Auf dem Bauspielplatz der Kempener Ferienspaßaktion

Kempen : Bauen in Kempen – ohne Papierkram

Wer in Kempen oder einer anderen Stadt etwas bauen will, muss viele Formulare ausfüllen. Denn er braucht schließlich eine Baugenehmigung. Nicht so auf dem Bauspielplatz beim Ferienspaß. Da reicht eine einfache Zeichnung.

Wer schon einmal gebaut, umgebaut oder nur einen Carport auf seinem Gelände errichtet hat, kennt den schwierigen Weg bis überhaupt der erste Spatenstich getan werden kann. Auf der städtischen Internetseite finden sich neun verschiedene Anträge für Bauvorhaben. Es braucht einen Bauantrag, einen Lageplan, einen Liegenschaftsplan für die Fläche, Bauzeichnungen und eine Baubeschreibung. Alles genau vorgeschrieben im Maßstab und Form. Und in dreifacher Ausfertigung.

Diese Mühe haben sich der stellvertretende Bürgermeister Otto Birkmann und Dieter Doetsch für ihren Entwurf des Ferienspaßzirkus 2018 nicht machen müssen. Eine einfache Zeichnung auf kariertem Papier reichte vollkommen aus für das diesjährige Vorhaben am Bauspielplatz auf der Sportanlage an der Berliner Allee.
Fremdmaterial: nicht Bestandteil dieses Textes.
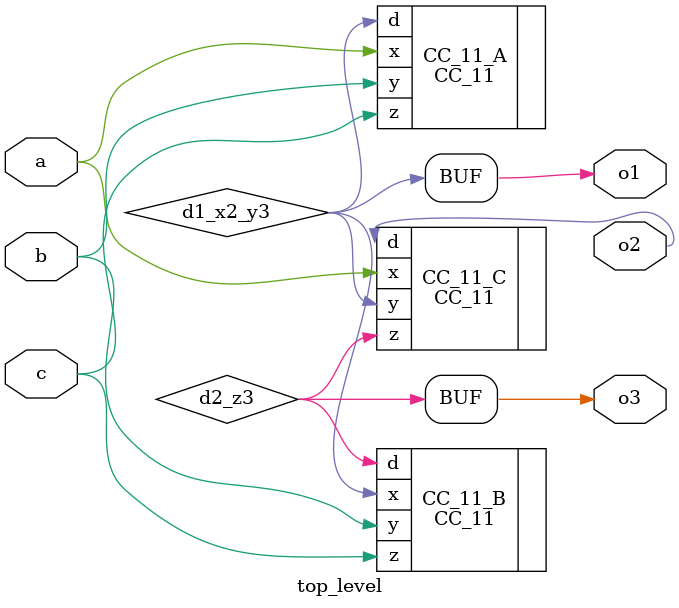
<source format=v>
`timescale 10ns / 1ns


module top_level(o1, o2, o3, a, b, c);
    input      a, b, c;
    output     o1, o2, o3;
    
    wire        d1_x2_y3, d2_z3;
    
    CC_11 CC_11_A(.x(a),        .y(b),        .z(c),     .d(d1_x2_y3));
    CC_11 CC_11_B(.x(d1_x2_y3), .y(b),        .z(c),     .d(d2_z3));
    CC_11 CC_11_C(.x(a),        .y(d1_x2_y3), .z(d2_z3), .d(o2));
    
    assign o1 = d1_x2_y3;
    assign o3 = d2_z3;
    
endmodule

</source>
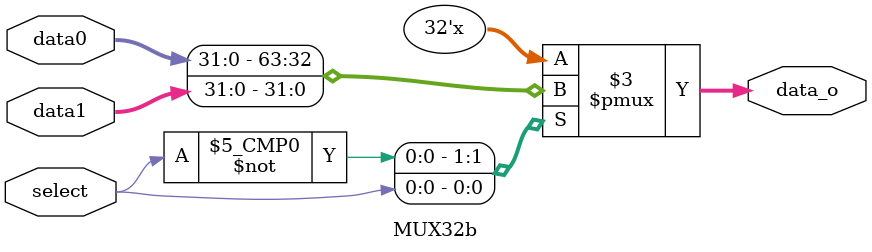
<source format=v>
module MUX32b(
	input [31:0]data0,
	input [31:0]data1,
	input select,
	output reg [31:0]data_o);

initial data_o=0;

always @(data0,data1,select)begin
case(select)
	1'b0:data_o=data0;
	1'b1:data_o=data1;
endcase
end

endmodule 

</source>
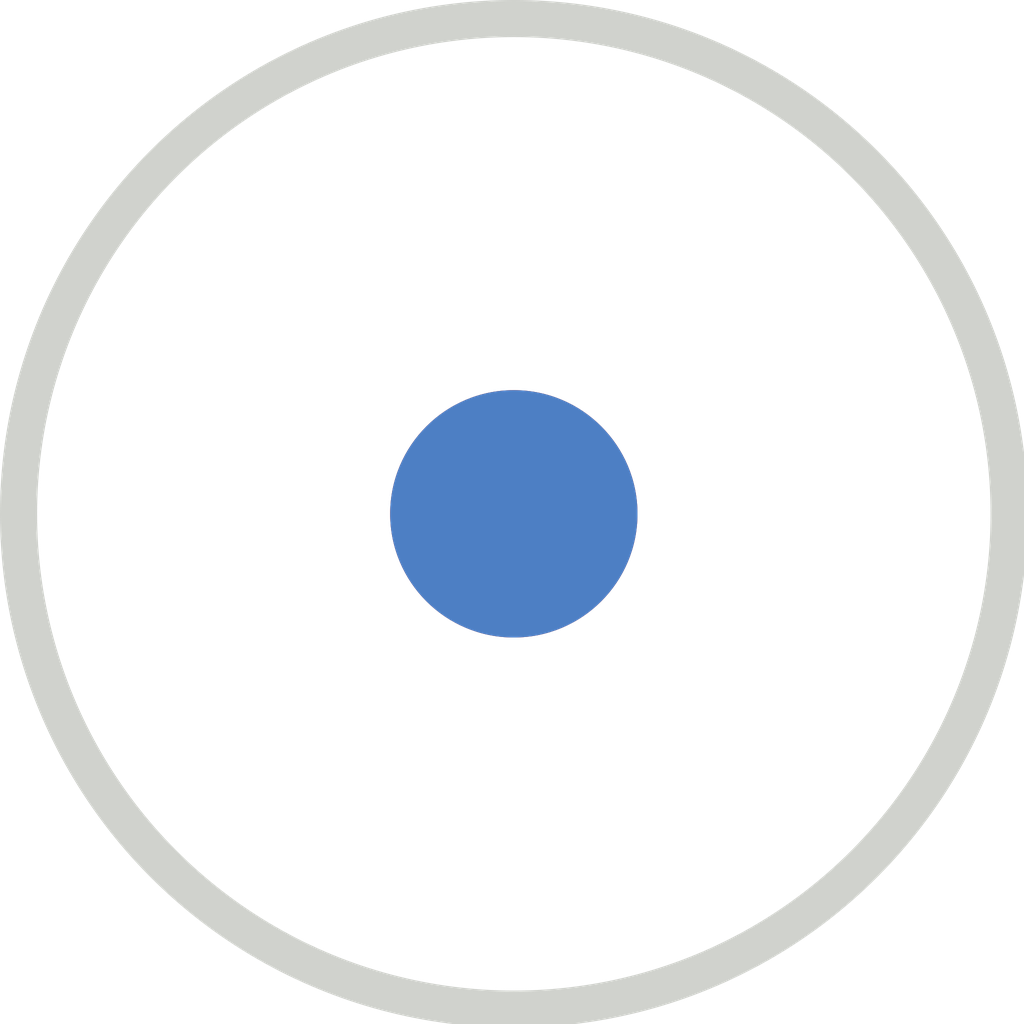
<source format=kicad_pcb>
(kicad_pcb (version 4) (host pcbnew 4.0.7)

  (general
    (links 0)
    (no_connects 0)
    (area 146.422501 102.225 153.742857 107.875)
    (thickness 1.6)
    (drawings 1)
    (tracks 0)
    (zones 0)
    (modules 2)
    (nets 1)
  )

  (page A4)
  (layers
    (0 F.Cu signal)
    (31 B.Cu signal)
    (32 B.Adhes user)
    (33 F.Adhes user)
    (34 B.Paste user)
    (35 F.Paste user)
    (36 B.SilkS user)
    (37 F.SilkS user)
    (38 B.Mask user)
    (39 F.Mask user)
    (40 Dwgs.User user)
    (41 Cmts.User user)
    (42 Eco1.User user)
    (43 Eco2.User user)
    (44 Edge.Cuts user)
    (45 Margin user)
    (46 B.CrtYd user)
    (47 F.CrtYd user)
    (48 B.Fab user)
    (49 F.Fab user)
  )

  (setup
    (last_trace_width 0.25)
    (trace_clearance 0.2)
    (zone_clearance 0.508)
    (zone_45_only no)
    (trace_min 0.2)
    (segment_width 0.2)
    (edge_width 0.15)
    (via_size 0.6)
    (via_drill 0.4)
    (via_min_size 0.4)
    (via_min_drill 0.3)
    (uvia_size 0.3)
    (uvia_drill 0.1)
    (uvias_allowed no)
    (uvia_min_size 0.2)
    (uvia_min_drill 0.1)
    (pcb_text_width 0.3)
    (pcb_text_size 1.5 1.5)
    (mod_edge_width 0.15)
    (mod_text_size 1 1)
    (mod_text_width 0.15)
    (pad_size 1.524 1.524)
    (pad_drill 0.762)
    (pad_to_mask_clearance 0.2)
    (aux_axis_origin 148.5 105)
    (visible_elements 7FFFFFFF)
    (pcbplotparams
      (layerselection 0x010f0_80000001)
      (usegerberextensions true)
      (excludeedgelayer true)
      (linewidth 0.100000)
      (plotframeref false)
      (viasonmask false)
      (mode 1)
      (useauxorigin true)
      (hpglpennumber 1)
      (hpglpenspeed 20)
      (hpglpendiameter 15)
      (hpglpenoverlay 2)
      (psnegative false)
      (psa4output false)
      (plotreference false)
      (plotvalue false)
      (plotinvisibletext false)
      (padsonsilk false)
      (subtractmaskfromsilk false)
      (outputformat 1)
      (mirror false)
      (drillshape 0)
      (scaleselection 1)
      (outputdirectory gerbers/))
  )

  (net 0 "")

  (net_class Default "This is the default net class."
    (clearance 0.2)
    (trace_width 0.25)
    (via_dia 0.6)
    (via_drill 0.4)
    (uvia_dia 0.3)
    (uvia_drill 0.1)
  )

  (module Fiducials:Fiducial_1mm_Dia_2.54mm_Outer_CopperBottom (layer F.Cu) (tedit 5C3B620A) (tstamp 5C3B6201)
    (at 148.5 105)
    (descr "Circular Fiducial, 1mm bare copper bottom; 2.54mm keepout")
    (tags marker)
    (path /5C3B8C69)
    (attr smd)
    (fp_text reference FID1 (at 3.4 0.7) (layer F.SilkS) hide
      (effects (font (size 1 1) (thickness 0.15)))
    )
    (fp_text value FID1 (at 0 -1.8) (layer F.Fab) hide
      (effects (font (size 1 1) (thickness 0.15)))
    )
    (fp_circle (center 0 0) (end 1.55 0) (layer B.CrtYd) (width 0.05))
    (pad ~ smd circle (at 0 0) (size 1 1) (layers B.Cu B.Mask)
      (solder_mask_margin 0.77) (clearance 0.77))
  )

  (module Fiducials:Fiducial_1mm_Dia_2.54mm_Outer_CopperBottom (layer B.Cu) (tedit 5C3B620D) (tstamp 5C3B6207)
    (at 148.5 105)
    (descr "Circular Fiducial, 1mm bare copper bottom; 2.54mm keepout")
    (tags marker)
    (path /5C3B620E)
    (attr smd)
    (fp_text reference FID2 (at 3.4 -0.7) (layer B.SilkS) hide
      (effects (font (size 1 1) (thickness 0.15)) (justify mirror))
    )
    (fp_text value FID1 (at 0 1.8) (layer B.Fab) hide
      (effects (font (size 1 1) (thickness 0.15)) (justify mirror))
    )
    (fp_circle (center 0 0) (end 1.55 0) (layer F.CrtYd) (width 0.05))
    (pad ~ smd circle (at 0 0) (size 1 1) (layers F.Cu F.Mask)
      (solder_mask_margin 0.77) (clearance 0.77))
  )

  (gr_circle (center 148.5 105) (end 150.5 105.1) (layer Edge.Cuts) (width 0.15))

)

</source>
Und ganz viel blieb dabei der Fantasie der Kinder überlassen. „Alles ohne Baugenehmigung und Statikgutachten”, sagt Otto Birkmann schmunzelnd.

So ist bereits ein toller Eingang zur Manege entstanden. Von den Kindern bunt bemalt steht das Tor schon am Eingang des großen Zeltes auf dem Platz. Rot und weiß haben es die Kinder lackiert, am Kopf prangt das Motto vom Ferienspaß. Und wenn man durch das Tor ins Zelt hineingeht, entdeckt man auch noch einen fröhlichen bunten Clown. Man ist ist ja schließlich im Zirkus.

Jetzt sind Kinder und die beiden Bauherren noch mit einem weiteren wichtigen Element beschäftigt. Schließlich braucht die Manege eine Umrandung. Eigentlich sollten die einzelnen Elemente noch so zugeschnitten werden, dass sie ineinander passen. Aber es fehlt in diesem Jahr der dritte Mann, Herbert Zens, der leider erkrankt ist, was Otto Birkmann sehr bedauert. Über die Freiwilligenagentur werden daher jetzt handwerklich begabte Helfer für das nächste Jahr gesucht.

An der Seite liegen in der Bauhalle noch jede Menge Holzbretter, die darauf warten verarbeitet zu werden. Einige ein bisschen schief und krumm, aber da der Ferienspaß diese immer günstig bekommt, kann man keine erste Qualität erwarten. Birkmann und Doetsch sind eifrig mit Säge und elektrischem Schraubendreher beschäftigt. Diese elektrischen Geräte geben sie den Kindern dann doch lieber nicht in die Hand.

Aber diese stehen schon parat, um die Teile der Manegen-Umrandung zu schleifen und anschließend zu bemalen. Da gibt es noch den sorgsamen Tipp von Birkmann, doch lieber Arbeitshandschuhe anzuziehen, damit man sich beim Schleifen keinen Splitter in den Finger zieht. Er bewundert den Elan der Kinder, die selbst an heißen Tagen viel gearbeitet haben. Da habe man oft bremsen müssen, damit sich keiner anstrengt.

Und da es jede Menge Abschnitte vom Holz gibt, lassen die Kinder in der Bauhalle auch hier ihre Fantasie spielen. Die zehnjährige Lena hat gerade einen Kasten als Fotorahmen gebaut. Da kommt von ihrer Nachbarin an der Werkbank die Idee, dass könne doch auch ein Fernseher sein. Gute Idee, findet Lena und schnappt sich sofort ein weiteres Stück Holz, um daraus eine Fernbedienung zu bauen. Im vergangenen Jahr hat sie bei der Ferienspaßaktion ein Puppenbett gebaut und in einem anderen Jahr einen Engel, den sie ihrem Opa aufs Grab gestellt hat.

Beim Ferienspaß ist die Bauhalle die reinste Ideenwerkstatt. Da wird mit viel Elan gehämmert und gesägt. „Die Mädchen sind manchmal geschickter als die Jungen”, erzählt Otto Birkmann. Der Kempener Vize-Bürgermeister baut schon seit vielen Jahren ehrenamtlich beim Ferienspaß mit den Kindern. Viele schöne Sachen sind da entstanden: eine Lokomotive, Häuser, Hochbeete – und das alles ohne Baugenehmigung und sonstigen Papierkram.